**TASK GOAL:**
Please reproduce the lines of text in each of the entries below, word for word and in their original order.

BEGIN INPUT MATERIAL

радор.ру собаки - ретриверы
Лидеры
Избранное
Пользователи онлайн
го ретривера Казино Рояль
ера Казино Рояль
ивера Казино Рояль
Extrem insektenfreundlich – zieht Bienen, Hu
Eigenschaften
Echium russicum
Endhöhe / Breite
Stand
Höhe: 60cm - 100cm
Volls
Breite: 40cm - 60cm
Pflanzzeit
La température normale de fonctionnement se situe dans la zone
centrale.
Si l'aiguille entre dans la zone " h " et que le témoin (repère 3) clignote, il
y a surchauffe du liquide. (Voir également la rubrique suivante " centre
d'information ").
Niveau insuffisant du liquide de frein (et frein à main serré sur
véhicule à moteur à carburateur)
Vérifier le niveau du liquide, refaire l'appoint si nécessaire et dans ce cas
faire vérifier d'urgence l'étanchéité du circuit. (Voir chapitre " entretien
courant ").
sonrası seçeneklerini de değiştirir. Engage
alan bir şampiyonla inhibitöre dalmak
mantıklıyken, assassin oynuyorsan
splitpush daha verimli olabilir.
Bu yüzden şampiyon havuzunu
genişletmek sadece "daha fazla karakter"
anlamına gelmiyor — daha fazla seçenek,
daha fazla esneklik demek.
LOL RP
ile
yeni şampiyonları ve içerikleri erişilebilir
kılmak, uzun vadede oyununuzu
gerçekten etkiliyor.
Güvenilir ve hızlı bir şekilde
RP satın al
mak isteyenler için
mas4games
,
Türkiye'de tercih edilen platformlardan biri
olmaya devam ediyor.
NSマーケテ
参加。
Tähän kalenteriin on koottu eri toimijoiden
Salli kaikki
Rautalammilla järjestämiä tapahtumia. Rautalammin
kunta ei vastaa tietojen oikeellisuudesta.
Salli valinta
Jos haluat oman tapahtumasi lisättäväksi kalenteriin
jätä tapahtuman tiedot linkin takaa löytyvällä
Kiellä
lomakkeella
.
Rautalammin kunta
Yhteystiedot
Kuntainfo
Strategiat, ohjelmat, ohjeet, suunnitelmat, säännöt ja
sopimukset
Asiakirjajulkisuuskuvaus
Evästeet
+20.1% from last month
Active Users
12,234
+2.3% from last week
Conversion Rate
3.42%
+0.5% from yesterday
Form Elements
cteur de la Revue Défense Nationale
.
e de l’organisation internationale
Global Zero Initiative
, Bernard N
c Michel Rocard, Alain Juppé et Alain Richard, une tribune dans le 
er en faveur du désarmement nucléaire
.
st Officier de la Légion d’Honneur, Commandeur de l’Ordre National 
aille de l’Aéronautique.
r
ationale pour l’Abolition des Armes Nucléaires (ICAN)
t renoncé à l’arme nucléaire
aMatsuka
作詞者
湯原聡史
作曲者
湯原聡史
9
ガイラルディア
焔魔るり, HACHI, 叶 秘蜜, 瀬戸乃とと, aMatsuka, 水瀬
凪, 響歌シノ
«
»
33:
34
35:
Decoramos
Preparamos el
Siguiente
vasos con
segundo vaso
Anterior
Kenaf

END INPUT MATERIAL

**REPLY TO THE EXERCISE:**
радор.ру собаки - ретриверы
Лидеры
Избранное
Пользователи онлайн
го ретривера Казино Рояль
ера Казино Рояль
ивера Казино Рояль
Extrem insektenfreundlich – zieht Bienen, Hu
Eigenschaften
Echium russicum
Endhöhe / Breite
Stand
Höhe: 60cm - 100cm
Volls
Breite: 40cm - 60cm
Pflanzzeit
La température normale de fonctionnement se situe dans la zone
centrale.
Si l'aiguille entre dans la zone " h " et que le témoin (repère 3) clignote, il
y a surchauffe du liquide. (Voir également la rubrique suivante " centre
d'information ").
Niveau insuffisant du liquide de frein (et frein à main serré sur
véhicule à moteur à carburateur)
Vérifier le niveau du liquide, refaire l'appoint si nécessaire et dans ce cas
faire vérifier d'urgence l'étanchéité du circuit. (Voir chapitre " entretien
courant ").
sonrası seçeneklerini de değiştirir. Engage
alan bir şampiyonla inhibitöre dalmak
mantıklıyken, assassin oynuyorsan
splitpush daha verimli olabilir.
Bu yüzden şampiyon havuzunu
genişletmek sadece "daha fazla karakter"
anlamına gelmiyor — daha fazla seçenek,
daha fazla esneklik demek.
LOL RP
ile
yeni şampiyonları ve içerikleri erişilebilir
kılmak, uzun vadede oyununuzu
gerçekten etkiliyor.
Güvenilir ve hızlı bir şekilde
RP satın al
mak isteyenler için
mas4games
,
Türkiye'de tercih edilen platformlardan biri
olmaya devam ediyor.
NSマーケテ
参加。
Tähän kalenteriin on koottu eri toimijoiden
Salli kaikki
Rautalammilla järjestämiä tapahtumia. Rautalammin
kunta ei vastaa tietojen oikeellisuudesta.
Salli valinta
Jos haluat oman tapahtumasi lisättäväksi kalenteriin
jätä tapahtuman tiedot linkin takaa löytyvällä
Kiellä
lomakkeella
.
Rautalammin kunta
Yhteystiedot
Kuntainfo
Strategiat, ohjelmat, ohjeet, suunnitelmat, säännöt ja
sopimukset
Asiakirjajulkisuuskuvaus
Evästeet
+20.1% from last month
Active Users
12,234
+2.3% from last week
Conversion Rate
3.42%
+0.5% from yesterday
Form Elements
cteur de la Revue Défense Nationale
.
e de l’organisation internationale
Global Zero Initiative
, Bernard N
c Michel Rocard, Alain Juppé et Alain Richard, une tribune dans le 
er en faveur du désarmement nucléaire
.
st Officier de la Légion d’Honneur, Commandeur de l’Ordre National 
aille de l’Aéronautique.
r
ationale pour l’Abolition des Armes Nucléaires (ICAN)
t renoncé à l’arme nucléaire
aMatsuka
作詞者
湯原聡史
作曲者
湯原聡史
9
ガイラルディア
焔魔るり, HACHI, 叶 秘蜜, 瀬戸乃とと, aMatsuka, 水瀬
凪, 響歌シノ
«
»
33:
34
35:
Decoramos
Preparamos el
Siguiente
vasos con
segundo vaso
Anterior
Kenaf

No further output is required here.